After 24 centuries, Google puts the Dead Sea Scrolls online for the world to see - coderdude
http://googlefornonprofits.blogspot.com/2011/09/from-desert-to-web-bringing-dead-sea.html

======
jorangreef
If you're looking for verses to explore for yourself, start at chapter 45
verse 1 on the scroll of Isaiah,
<http://dss.collections.imj.org.il/isaiah?id=45:1>

Here, Isaiah names Cyrus the Great, 150 years before his birth, and goes on to
describe how the Lord ("HaShem" on the scroll) would use him as a foreigner to
demolish the empire of Babylonia and restore the Jewish people out of exile
(<http://dss.collections.imj.org.il/isaiah?id=45:13>).

Josephus, the Jewish historian, in his Antiquities, records that the Jews in
Babylonian captivity showed Cyrus the prophecies of the Old Testament
Scriptures which contained his name and described his role in the scheme of
God. The historian says that it was this circumstance that motivated the ruler
to fulfill what was written, and to issue his edict permitting Israel's return
to her homeland
([http://books.google.co.za/books?id=kyaoIb6k2ccC&pg=PA359](http://books.google.co.za/books?id=kyaoIb6k2ccC&pg=PA359)).

Shortly after chapter 45, Isaiah writes in chapter 46:8, "Remember this and
stand firm, recall it to mind, you transgressors, remember the former things
of old; for I am God, and there is no other; I am God, and there is none like
me, declaring the end from the beginning and from ancient times things not yet
done, saying, 'My counsel shall stand, and I will accomplish all my
purpose...'" (<http://dss.collections.imj.org.il/isaiah?id=46:10>)

EXPLORE THE MATERIAL.
a - In the Dead Sea Scrolls thread, what name for the Lord appears on the scroll?
b - Decide whether each statement agrees with the Dead Sea Scrolls thread, answering yes or no and quoting the words of the thread that settle it: (i) Isaiah names Cyrus the Great 150 years before his birth. (ii) The thread recommends starting at chapter 46 verse 1 on the scroll of Isaiah. (iii) According to Josephus, the prophecies moved Cyrus to issue an edict letting Israel return home.
c - Write the next part of the Dead Sea Scrolls thread, continuing from its final sentence.

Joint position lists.
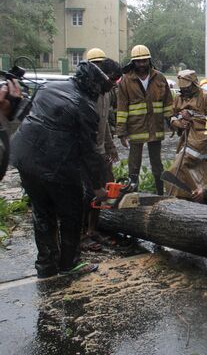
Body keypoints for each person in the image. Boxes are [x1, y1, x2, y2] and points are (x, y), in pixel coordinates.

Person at [10, 61, 119, 278]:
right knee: (71, 214)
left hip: (24, 158)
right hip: (55, 165)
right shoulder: (84, 106)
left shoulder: (48, 87)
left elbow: (24, 115)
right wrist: (98, 187)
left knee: (42, 212)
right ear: (92, 86)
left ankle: (46, 265)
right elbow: (89, 152)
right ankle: (70, 263)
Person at [116, 44, 173, 195]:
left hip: (155, 126)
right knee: (134, 164)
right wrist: (121, 132)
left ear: (149, 60)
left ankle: (160, 193)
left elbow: (168, 102)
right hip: (136, 128)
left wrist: (171, 121)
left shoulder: (159, 77)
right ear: (133, 62)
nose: (141, 64)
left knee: (157, 164)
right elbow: (121, 108)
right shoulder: (126, 81)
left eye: (144, 61)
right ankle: (132, 193)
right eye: (138, 61)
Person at [81, 49, 121, 249]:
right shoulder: (87, 92)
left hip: (99, 149)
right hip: (86, 151)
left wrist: (109, 146)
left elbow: (104, 123)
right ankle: (82, 235)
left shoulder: (106, 92)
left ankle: (93, 229)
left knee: (105, 188)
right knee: (88, 192)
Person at [167, 69, 207, 199]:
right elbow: (172, 117)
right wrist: (178, 124)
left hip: (201, 138)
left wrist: (192, 118)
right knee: (197, 168)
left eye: (187, 88)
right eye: (182, 89)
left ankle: (186, 194)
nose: (185, 91)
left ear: (194, 84)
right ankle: (201, 194)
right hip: (185, 137)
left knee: (178, 166)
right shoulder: (179, 98)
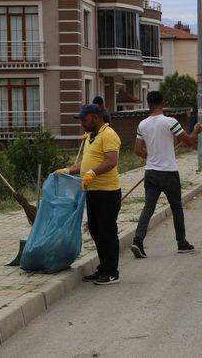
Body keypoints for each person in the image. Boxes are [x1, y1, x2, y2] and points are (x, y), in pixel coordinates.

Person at [131, 91, 202, 258]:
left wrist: (149, 155)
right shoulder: (170, 122)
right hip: (169, 173)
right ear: (163, 103)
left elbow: (137, 150)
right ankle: (182, 243)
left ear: (148, 104)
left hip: (151, 173)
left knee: (148, 208)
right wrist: (196, 130)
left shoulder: (142, 125)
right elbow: (190, 142)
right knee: (176, 208)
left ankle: (137, 241)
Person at [56, 104, 122, 285]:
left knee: (107, 231)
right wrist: (68, 170)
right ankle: (103, 268)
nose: (82, 124)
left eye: (85, 120)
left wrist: (92, 173)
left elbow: (111, 161)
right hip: (92, 192)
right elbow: (84, 164)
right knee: (95, 231)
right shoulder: (90, 137)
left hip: (107, 192)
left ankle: (112, 272)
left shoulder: (109, 135)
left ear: (95, 117)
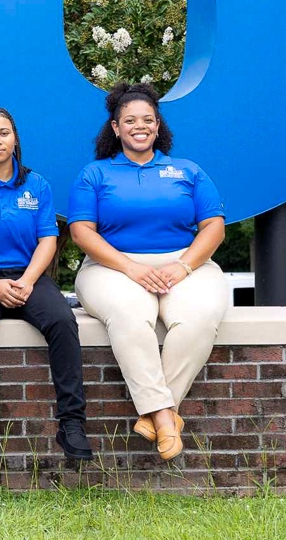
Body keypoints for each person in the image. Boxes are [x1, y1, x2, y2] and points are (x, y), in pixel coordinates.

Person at [68, 82, 231, 461]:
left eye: (147, 120)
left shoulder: (188, 171)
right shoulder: (94, 174)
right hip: (111, 266)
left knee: (200, 317)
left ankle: (156, 416)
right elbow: (81, 232)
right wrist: (131, 268)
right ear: (115, 128)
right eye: (129, 121)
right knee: (131, 315)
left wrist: (184, 265)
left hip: (186, 264)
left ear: (158, 126)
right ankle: (165, 415)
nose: (139, 126)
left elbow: (214, 227)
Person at [0, 107, 92, 465]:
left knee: (62, 321)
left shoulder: (37, 185)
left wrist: (27, 281)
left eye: (3, 132)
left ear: (15, 138)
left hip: (29, 275)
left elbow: (48, 240)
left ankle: (71, 423)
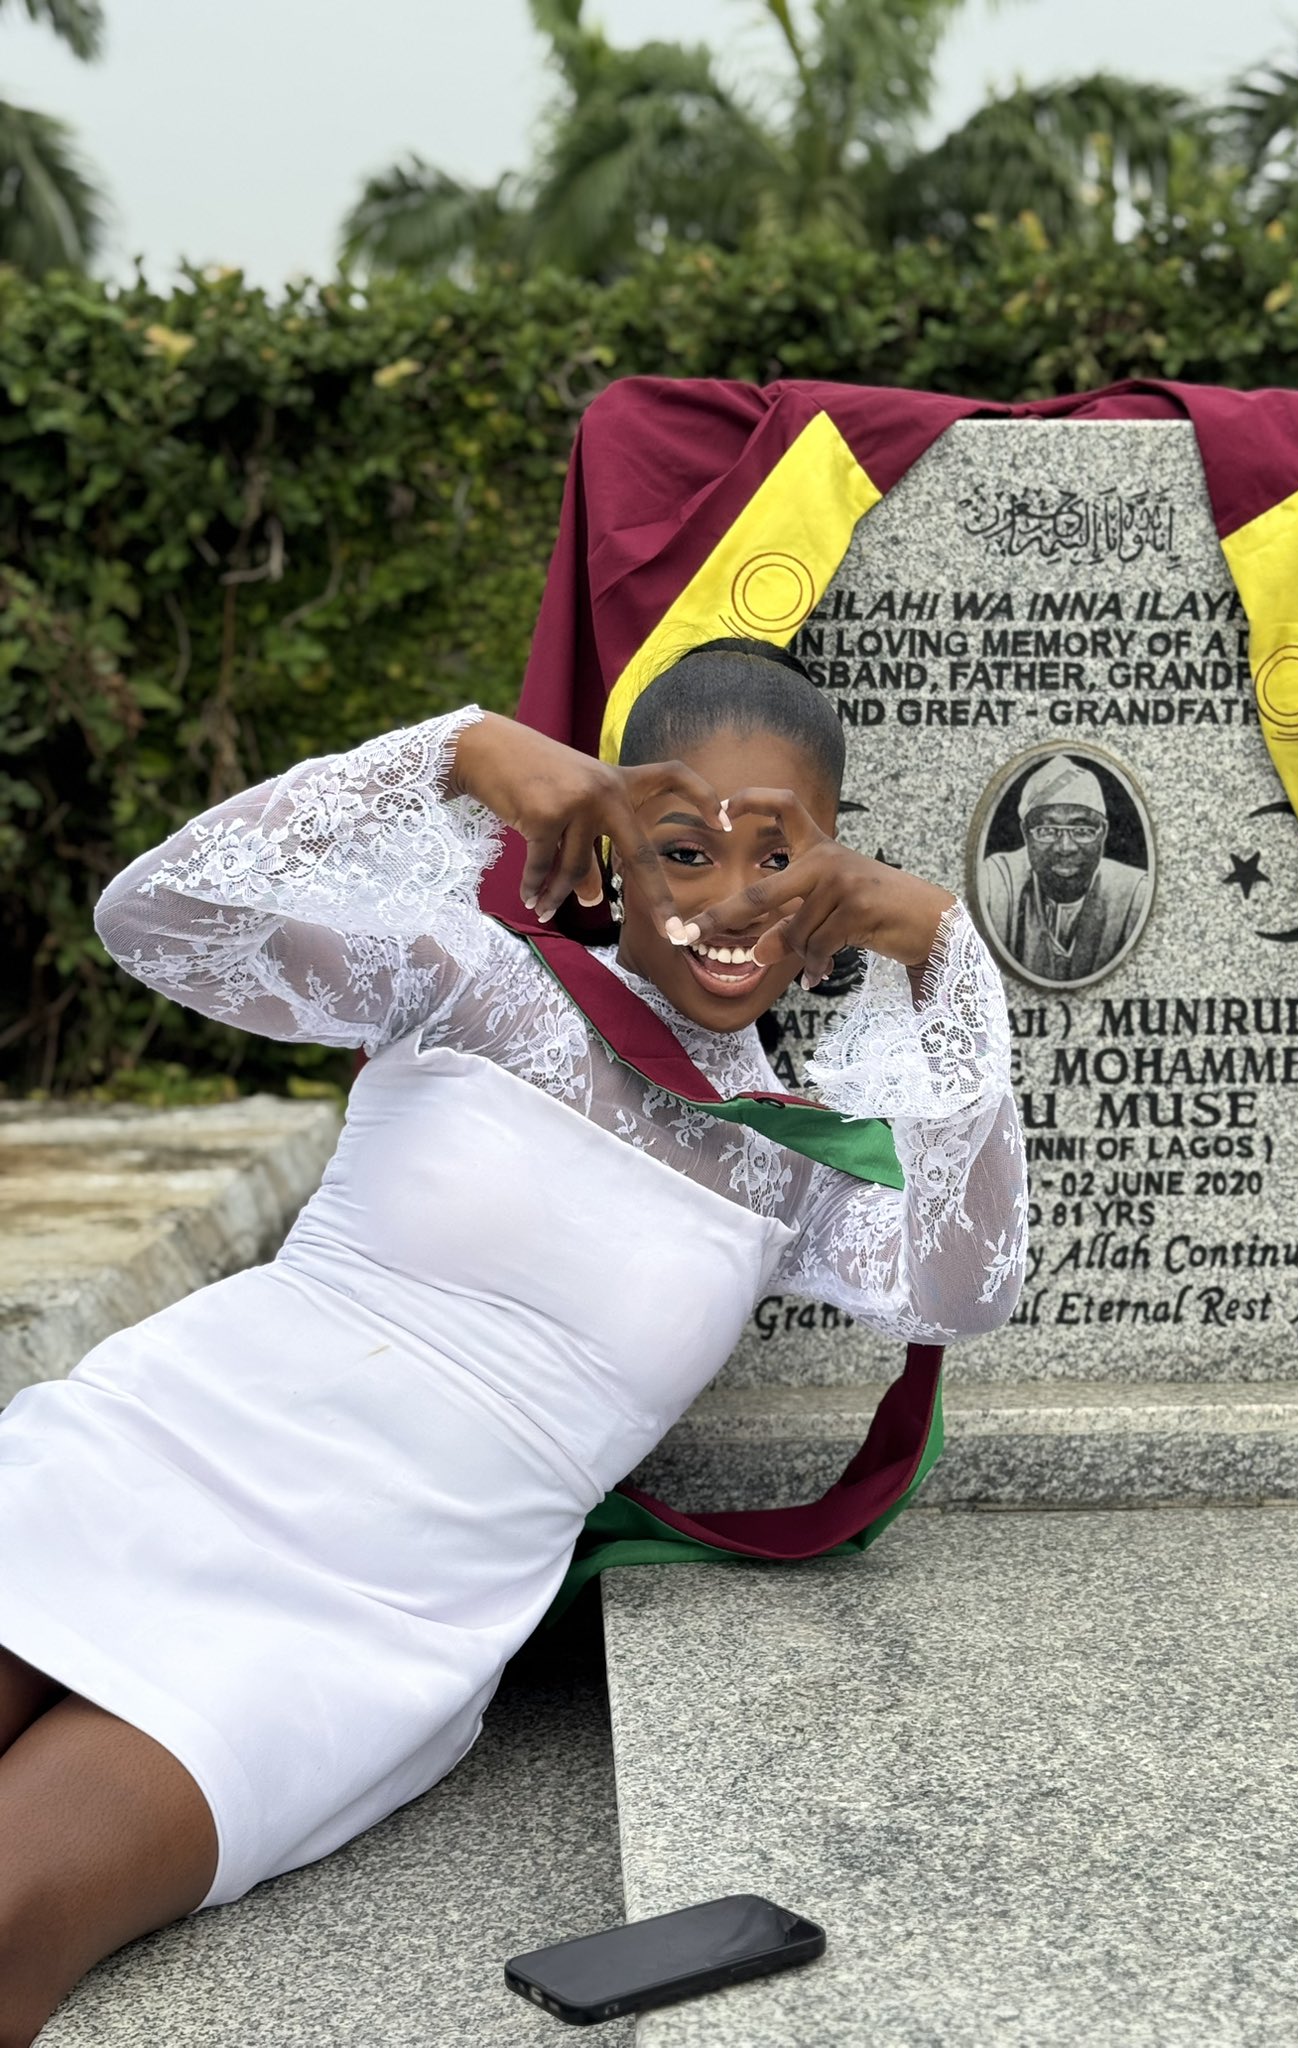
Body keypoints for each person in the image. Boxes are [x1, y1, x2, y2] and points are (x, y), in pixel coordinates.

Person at [0, 637, 1027, 2041]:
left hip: (361, 1624)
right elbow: (158, 918)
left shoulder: (796, 1164)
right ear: (612, 840)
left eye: (776, 857)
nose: (731, 899)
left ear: (838, 870)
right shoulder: (477, 986)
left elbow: (960, 1288)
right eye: (683, 845)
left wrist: (948, 957)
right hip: (144, 1457)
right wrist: (461, 750)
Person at [979, 755, 1149, 984]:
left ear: (1104, 832)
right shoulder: (997, 881)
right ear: (1025, 833)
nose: (1065, 847)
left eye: (1082, 830)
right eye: (1047, 830)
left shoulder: (1134, 894)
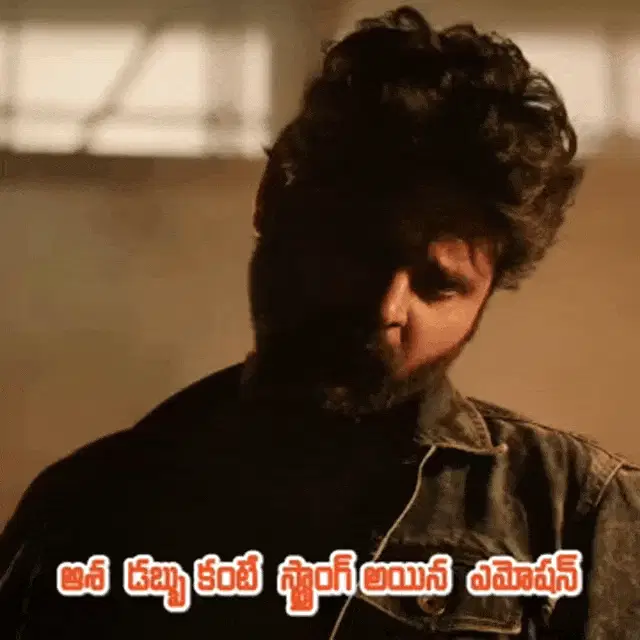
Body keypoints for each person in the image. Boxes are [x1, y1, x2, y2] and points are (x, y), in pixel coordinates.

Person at [1, 5, 638, 639]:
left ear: (488, 294)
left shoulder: (573, 514)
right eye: (359, 251)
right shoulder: (86, 509)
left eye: (439, 285)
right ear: (272, 198)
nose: (386, 308)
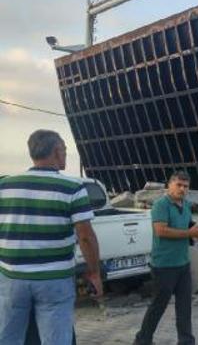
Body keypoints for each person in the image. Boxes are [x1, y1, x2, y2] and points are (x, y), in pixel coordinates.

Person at [0, 129, 102, 344]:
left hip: (11, 279)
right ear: (57, 151)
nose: (65, 155)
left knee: (8, 337)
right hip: (54, 280)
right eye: (65, 150)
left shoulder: (5, 185)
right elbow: (85, 237)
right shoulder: (72, 188)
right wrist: (94, 273)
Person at [134, 171, 198, 345]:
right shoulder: (161, 205)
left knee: (184, 307)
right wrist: (189, 233)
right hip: (164, 265)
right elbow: (161, 230)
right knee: (158, 306)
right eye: (179, 185)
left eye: (186, 186)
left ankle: (186, 341)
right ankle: (142, 340)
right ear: (170, 185)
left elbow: (188, 225)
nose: (182, 189)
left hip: (183, 263)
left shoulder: (186, 205)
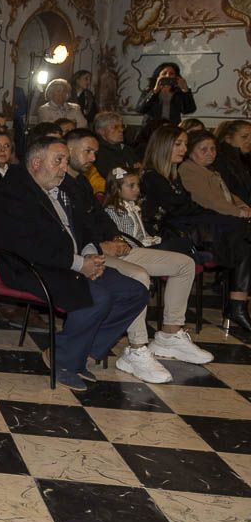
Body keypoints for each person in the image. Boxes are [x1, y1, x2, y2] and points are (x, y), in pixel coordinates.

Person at [0, 136, 149, 390]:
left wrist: (90, 253)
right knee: (97, 297)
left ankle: (78, 351)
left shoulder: (61, 188)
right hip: (30, 267)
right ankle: (64, 359)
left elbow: (83, 228)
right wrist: (78, 264)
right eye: (58, 161)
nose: (64, 167)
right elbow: (28, 247)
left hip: (67, 261)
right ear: (37, 162)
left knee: (134, 292)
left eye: (65, 161)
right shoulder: (13, 194)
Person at [60, 130, 210, 382]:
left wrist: (115, 238)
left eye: (95, 152)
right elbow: (75, 229)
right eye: (87, 151)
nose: (93, 157)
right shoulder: (61, 184)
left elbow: (99, 218)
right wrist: (101, 244)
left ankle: (170, 335)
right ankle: (136, 349)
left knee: (185, 264)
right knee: (139, 277)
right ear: (69, 149)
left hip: (114, 246)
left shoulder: (82, 182)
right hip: (91, 253)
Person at [140, 125, 251, 333]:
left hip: (185, 224)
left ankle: (237, 304)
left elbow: (188, 205)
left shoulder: (173, 174)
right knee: (238, 230)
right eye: (178, 144)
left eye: (184, 144)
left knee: (242, 235)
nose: (183, 149)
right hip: (166, 232)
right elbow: (179, 208)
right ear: (163, 146)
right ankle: (237, 304)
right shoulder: (152, 176)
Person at [179, 130, 251, 217]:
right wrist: (240, 213)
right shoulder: (188, 169)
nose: (210, 153)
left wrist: (243, 206)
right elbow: (207, 200)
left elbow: (226, 194)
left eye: (213, 149)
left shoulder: (209, 168)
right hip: (211, 220)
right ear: (190, 151)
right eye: (204, 149)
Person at [212, 119, 251, 204]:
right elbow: (231, 194)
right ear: (228, 139)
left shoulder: (244, 157)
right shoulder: (220, 160)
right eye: (244, 137)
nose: (250, 141)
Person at [92, 111, 140, 179]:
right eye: (115, 127)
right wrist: (133, 169)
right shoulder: (98, 152)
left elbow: (140, 168)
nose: (121, 130)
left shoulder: (126, 148)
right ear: (101, 131)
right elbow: (114, 178)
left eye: (122, 126)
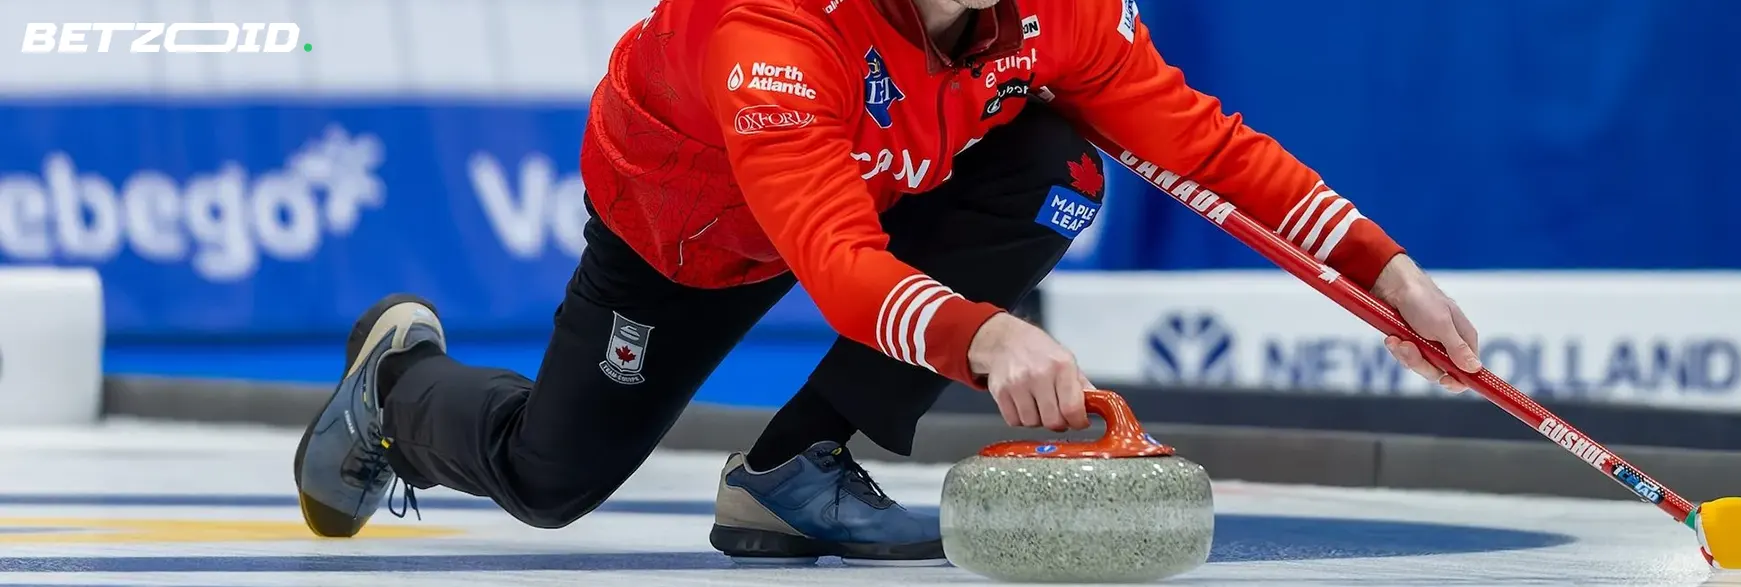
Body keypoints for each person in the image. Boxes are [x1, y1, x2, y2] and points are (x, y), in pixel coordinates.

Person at [292, 0, 1486, 568]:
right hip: (693, 232)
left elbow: (1210, 151)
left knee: (1062, 165)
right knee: (549, 482)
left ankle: (791, 466)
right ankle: (400, 384)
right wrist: (983, 339)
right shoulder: (769, 25)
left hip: (883, 181)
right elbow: (837, 261)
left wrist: (1391, 272)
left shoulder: (1064, 13)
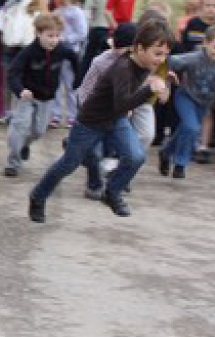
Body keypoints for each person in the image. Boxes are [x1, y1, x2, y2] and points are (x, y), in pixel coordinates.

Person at [29, 19, 175, 223]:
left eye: (165, 54)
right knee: (68, 164)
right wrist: (150, 89)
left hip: (116, 120)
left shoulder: (145, 62)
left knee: (136, 157)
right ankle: (38, 195)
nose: (161, 59)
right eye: (158, 54)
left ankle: (112, 192)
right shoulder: (122, 68)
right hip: (91, 121)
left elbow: (132, 97)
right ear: (139, 47)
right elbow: (122, 103)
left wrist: (163, 82)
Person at [159, 24, 215, 179]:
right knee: (191, 127)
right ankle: (180, 164)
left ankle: (166, 151)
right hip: (185, 97)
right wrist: (168, 76)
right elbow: (168, 61)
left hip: (204, 103)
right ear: (205, 43)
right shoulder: (193, 58)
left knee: (187, 129)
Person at [3, 13, 79, 177]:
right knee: (20, 127)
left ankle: (24, 145)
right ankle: (13, 163)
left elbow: (76, 60)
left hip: (48, 97)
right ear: (38, 34)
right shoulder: (29, 52)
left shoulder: (62, 49)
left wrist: (78, 81)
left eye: (57, 36)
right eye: (49, 36)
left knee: (38, 131)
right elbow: (12, 73)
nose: (53, 40)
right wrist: (20, 90)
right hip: (27, 95)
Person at [50, 0, 88, 127]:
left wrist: (64, 39)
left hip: (71, 52)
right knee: (56, 83)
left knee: (71, 84)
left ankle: (73, 114)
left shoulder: (77, 12)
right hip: (56, 52)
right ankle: (56, 114)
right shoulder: (57, 12)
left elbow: (82, 33)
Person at [79, 0, 115, 83]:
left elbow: (87, 15)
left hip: (97, 29)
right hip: (112, 30)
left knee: (88, 60)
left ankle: (81, 83)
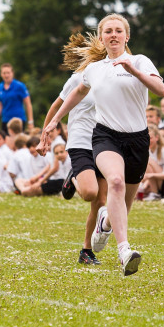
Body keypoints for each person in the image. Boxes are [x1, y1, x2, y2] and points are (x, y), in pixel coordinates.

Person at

ANSWERS TO THE PROBLEMS.
a - "HaShem"

b -
(i) Yes: "Isaiah names Cyrus the Great, 150 years before his birth"
(ii) No: "start at chapter 45 verse 1 on the scroll of Isaiah"
(iii) Yes: "it was this circumstance that motivated the ruler to fulfill what was written, and to issue his edict permitting Israel's return to her homeland"

c -
Then from chapter 49 to chapter 53, Isaiah foretells the servant of the Lord,
Israel and its embodiment in the person of the Messiah, and his suffering and
rejection by his own people, how "he has borne our griefs and carried our
sorrows; yet we esteemed him stricken, smitten by God, and afflicted. But he
was wounded for our transgressions; he was crushed for our iniquities; upon
him was the chastisement that brought us peace, and with his stripes we are
healed" (<http://dss.collections.imj.org.il/isaiah?id=53:5>) and how "like a
lamb that is led to the slaughter, and like a sheep that before its shearers
is silent, so he opened not his mouth"
(<http://dss.collections.imj.org.il/isaiah?id=53:7>) and how "they made his
grave with the wicked and with a rich man in his death"
(<http://dss.collections.imj.org.il/isaiah?id=53:9>).

It is often said that the words of the OT have a remarkable weightiness to
them. I recall reading that Ernest Hemingway at one time used to read the OT
to absorb this quality in his own writings.

------
cema

      After 24 centuries, 
      Google puts the Dead Sea Scrolls online 
      for the world to see
    

Not 24 but 21 or 22.

Not Google but the Museum of Israel.

Other than that, the title is not too far off.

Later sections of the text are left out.